How it ended up in the pit, Jacob couldn’t explain, but it haunted him.

He checked his watch and quickly folded up the newspaper, carefully slipping it into his inner jacket pocket. He was running behind schedule.

It was cold out in Paris today and the grey clouds overhead threatened for rain, but that was okay. Jacob loved the rain. It had been so long since he felt it on his cheeks. The first day he arrived, it poured and poured, and he stood outside basking in every raindrop like some lunatic. He nearly caught pneumonia.
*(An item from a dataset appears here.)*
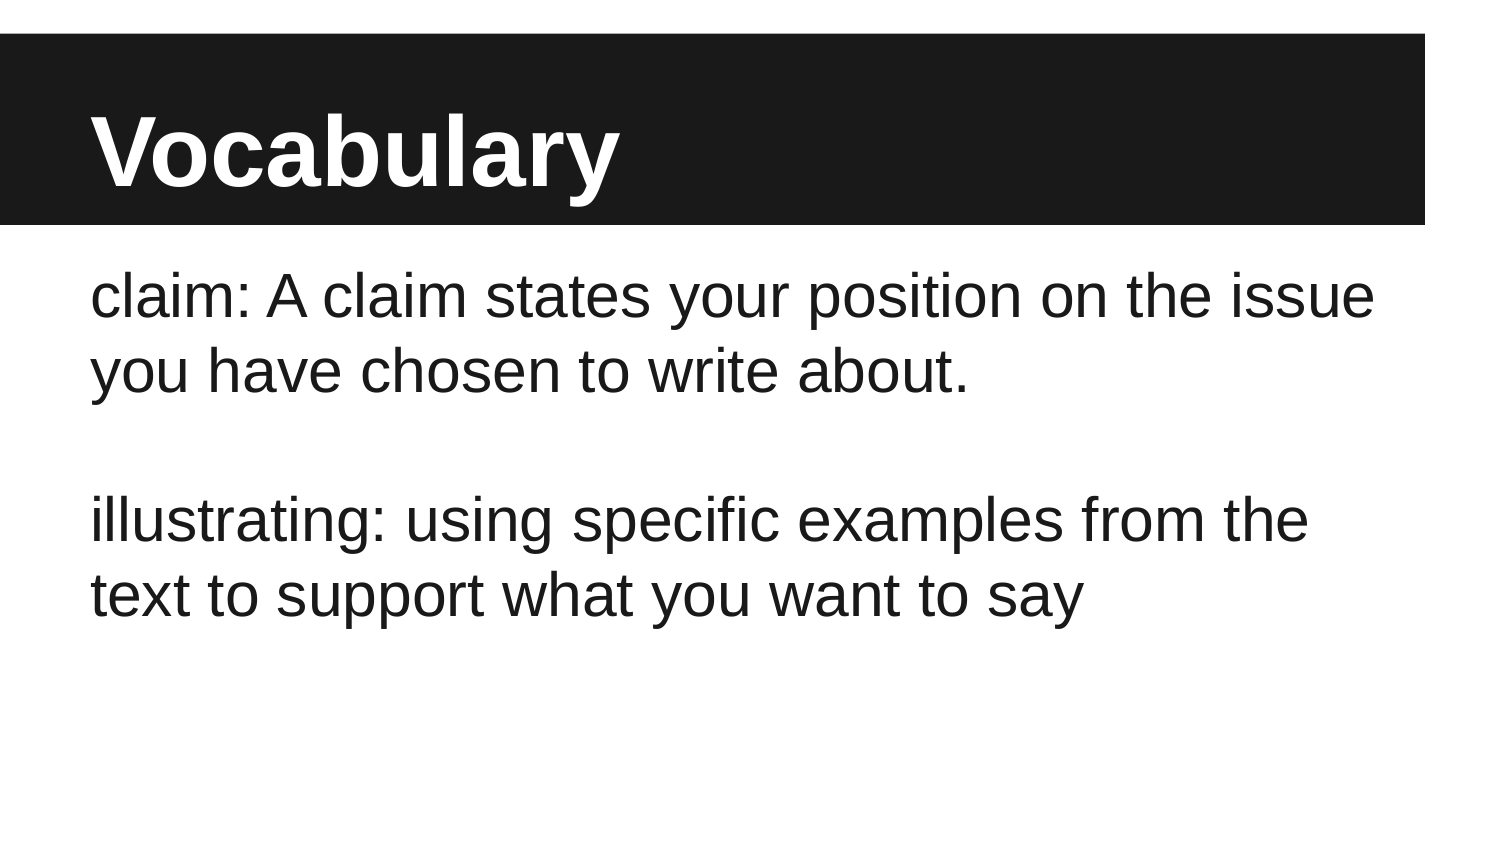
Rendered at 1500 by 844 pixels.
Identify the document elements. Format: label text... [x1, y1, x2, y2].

title Vocabulary [75, 33, 1425, 221]
list claim: A claim states your position on the issue you have chosen to write about. illustrating: using specific examples from the text to support what you want to say [75, 239, 1425, 808]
Jacob quickened his pace. He refused to be late, just incase today was the day which he was waiting for.

The Louvre was more glorious than he had ever imagined. It was a wonderland of artistic expression. It was his sanctuary. On his first visit, he was there from open to close, exploring every inch of it with childlike wonderment. Despite seeing only a quarter of the museum, he saw enough enchantment and magic to inspire him to draw throughout the night after Paris had shut down. Jacob sat in his tiny one-bedroom apartment (courtesy of the sack of money Jacob whisked away from one of the gambling booths) and he drew until dawn’s light. He still found it difficult to sleep these days. The dreams were always terrible, but he was slowly easing himself back into sleeping with small naps here and there. Every day, the dreams seemed to get better, though sometimes he still woke up screaming.

Jacob flashed the Louvre’s seasons pass to the ticket lady, just in time for the opening. He dashed to the place he sat each and every morning until noon — the wooden bench in front of the Winged Victory. It gave Jacob the perfect viewpoint of everyone that walked by him.

It was there he waited patiently for Allegra to come. She hadn’t yet, but Jacob wouldn’t give up hope.